The expansion model for Mount Si High School is projected to add between 29 and 33 additional classrooms which would add capacity for another 800 to 900 students. Currently the capacity of the school is approximately 1,760 students. The expansion would increase the capacity to approximately 2,500 students.

Added capacity allows Mount Si High School to expand and add programs for students, McConkey said.

To Spring, several consecutive bond failures at the polls in recent years are due to the way the proposed new high school was designed.

“There was a tremendous opposition to a second stadium,” Spring said. He said many residents who spoke to him favored sharing a stadium with the existing high school.

“They were never given that option,” he said. “They wanted a middle-of-the-road high school that you add onto later.”

Besides unfavorable comments for athletic complexes at two high schools, district feedback from the community on why the 2006-2007 bond for a second high school did not pass included the overall cost of the bond, that two high schools would divide the community and uncertainty on where the high school would be located.

Expansion

Including the cost of a remodel and expansion, upgrades to Mount Si would top out at about $100 million. Remodeling is a must to expand the building, McConkey said.

It would cost at least that much to construct a new high school, not including a land purchase.
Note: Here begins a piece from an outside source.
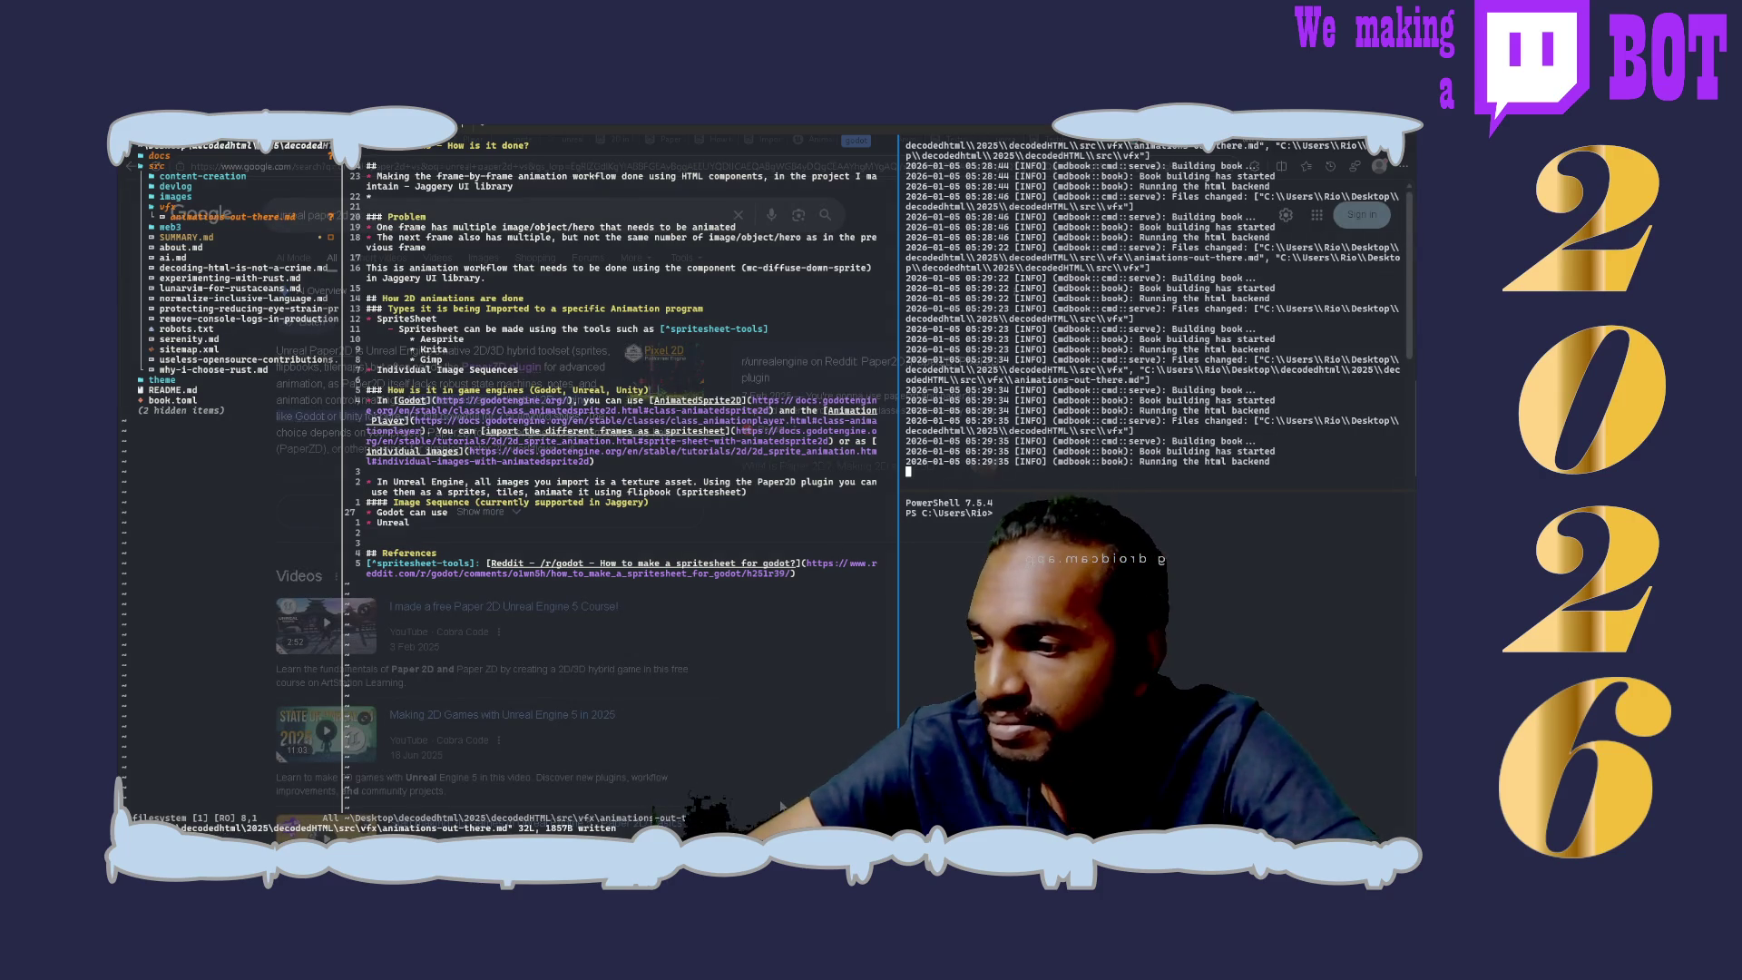
{"action": "scroll", "coordinate": [490, 546], "scroll_direction": "down", "scroll_amount": 3}
{"action": "scroll", "coordinate": [490, 544], "scroll_direction": "down", "scroll_amount": 3}
{"action": "scroll", "coordinate": [490, 544], "scroll_direction": "down", "scroll_amount": 3}
{"action": "scroll", "coordinate": [490, 544], "scroll_direction": "down", "scroll_amount": 3}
Operating costs for a new high school would also weigh heavily on the district’s budget, he said.

According to the coalition, a two-high-schools option is better socially and financially.

Spring raised concerns about costs of expansion in the high school’s current site, which is in the Snoqualmie River flood plain.

McConkey said the remodel would include raising a portion of Mount Si out of the floodway. The expansion would add a second story to the existing building, primarily staying within the current footprint of Mount Si.

Spring said the coalition, now about 1,000 members strong, plans to double in size in the months before the board makes a decision on construction.

Spring’s petition effort is aimed at getting school board members to consider his issues — and reconsider the current options.

“When you have a highly organized group of people like this, it will simply go down to defeat,” Spring said.